Bien évidemment, pour Kadaré, cette histoire répète par anticipation les guerres des Balkans qui scandent l’histoire du XXe siècle. Tout comme son propre roman reprend le point de départ du célèbre Pont sur la Drina d’Ivo Andrić : là aussi, c’est une traduction qui déclenche les hostilités. Une sorte de « derviche » turc s’aventure par erreur dans le camp serbe. L’interprète qui le soumet à l’interrogatoire n’a qu’une « maigre connaissance du turc ». Il fait délibérément en sorte que, dans sa traduction, les « mots abstraits » de Sefko « semblent suspects, sentent le politique » et aient l’air de « trahir des visées dangereuses ». L’enchaînement des circonstances ne produit ensuite que du conflit et des catastrophes.
Ainsi, souvent destinée à incarner l’hospitalité – des langues et des cultures étrangères –, la traduction peut être aussi régie par les lois de l’hostilité. La réflexion sur elle gagne donc beaucoup à prendre en compte son ambivalence constitutive. De nombreux écrivains résistent à ce double programme en inscrivant la traduction dans leur travail poétique, par des pratiques multilingues ou des usages créolisés de la langue. Même dans une diction apparemment monolingue, il arrive régulièrement qu’une autre langue soit à l’œuvre, subvertissant « l’ancrage national des noms de langue ». Les enjeux d’un tel constat ne sont pas minces puisqu’ils conduisent tout simplement à faire tomber l’association entre langue et nation et, avec elle, des enjeux géopolitiques et disciplinaires majeurs. Ils déterminent l’établissement d’une nouvelle épistémologie « qui serait le nom de mondes linguistiques caractérisés par la multiplicité des langues et la porosité des frontières nationales ».

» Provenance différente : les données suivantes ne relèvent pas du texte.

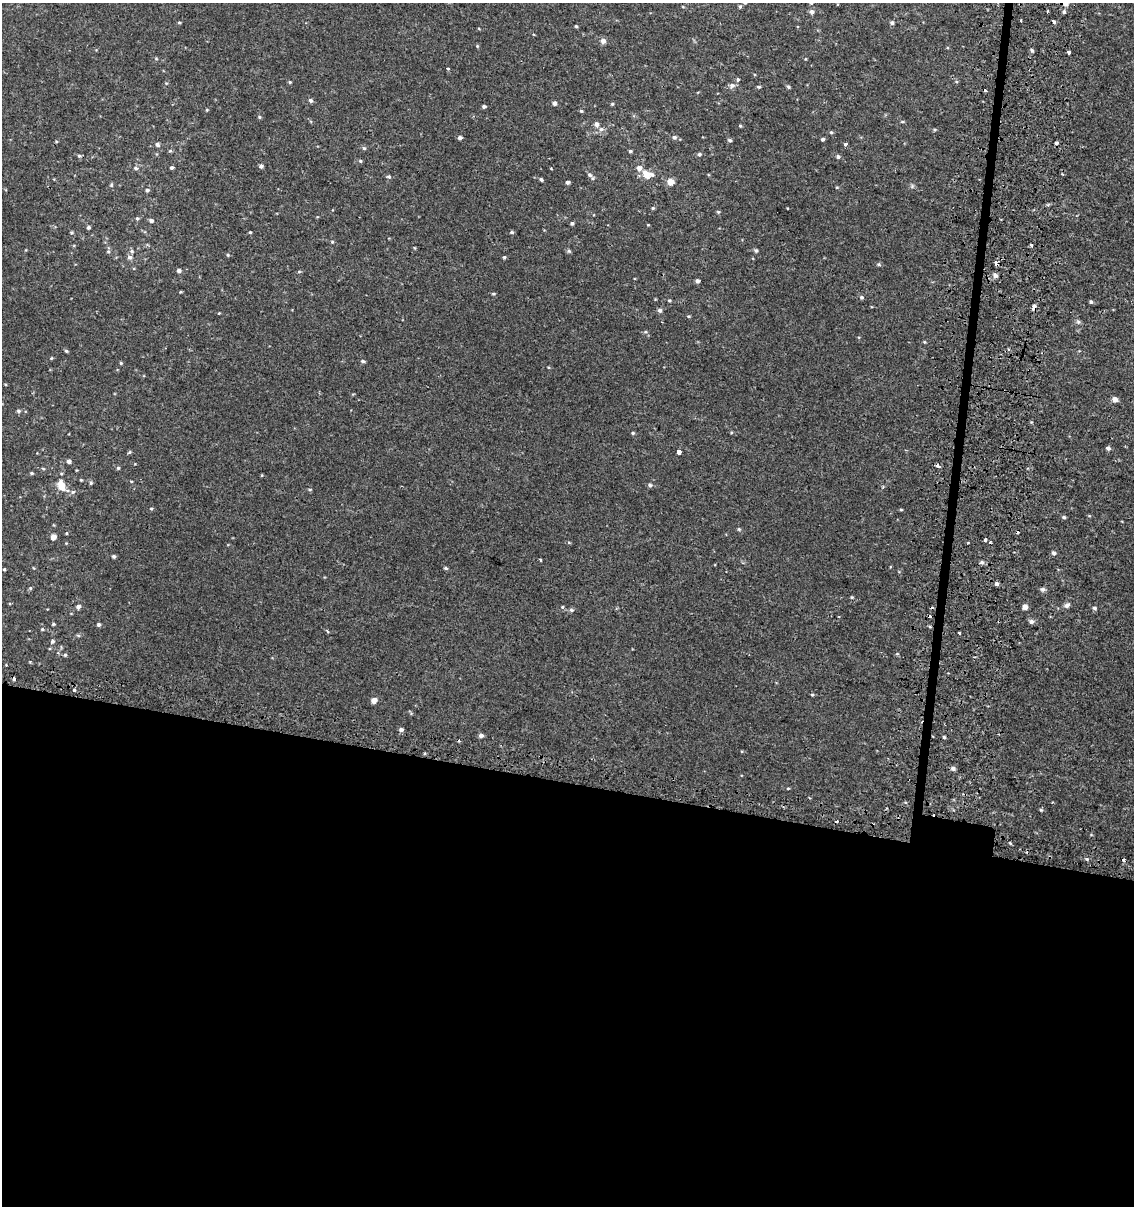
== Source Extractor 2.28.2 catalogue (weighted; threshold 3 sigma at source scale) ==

Un autre point reliant traduction et mondialisation abordé par Emily Apter dans son livre concerne la traduction à l’ère de la reproductibilité technologique. Alors que – en théorie du moins –, tout devient traduisible à travers le code numérique, la traduction ne devient-elle pas susceptible d’incarner le rêve systématique porté par la philosophie des Lumières ? La langue parlée par le code, appelée ici « netlish », portant en lui la promesse de tout traduire, y compris les ordres hétérogènes comme le langage naturel et l’intelligence artificielle, la musique et la peinture, le bios et le genus, est elle même tiraillée dans les directions contradictoires que sont des formes de multilinguisme d’une part, et la lingua franca unique du code universel imposant, pour les raisons que l’on sait, une forme déjà bien installée d’anglocentrisme.
C’est pour réagir à cette utopie philosophique d’une langue unique, qui ne serait plus celle de la domination mais celle d’une universalité enfin trouvée, qu’Emily Apter en appelle à une nouvelle discipline, portée par l’ancienne littérature comparée, capable de penser les différences et les réseaux grâce à la réflexion sur la traduction. C’est aussi la raison pour laquelle elle a pris en charge la traduction, en anglais, du Vocabulaire européen des philosophies, proposé et dirigé en France par Barbara Cassin. Au cœur de cette entreprise communément appelée « dictionnaire des intraduisibles », domine l’idée que même nos concepts les plus simples – monde, vérité, acte, phénomène… – ne sont pas universalisables et que c’est dans la variation de leurs sens, d’une langue à l’autre, que la pensée se construit.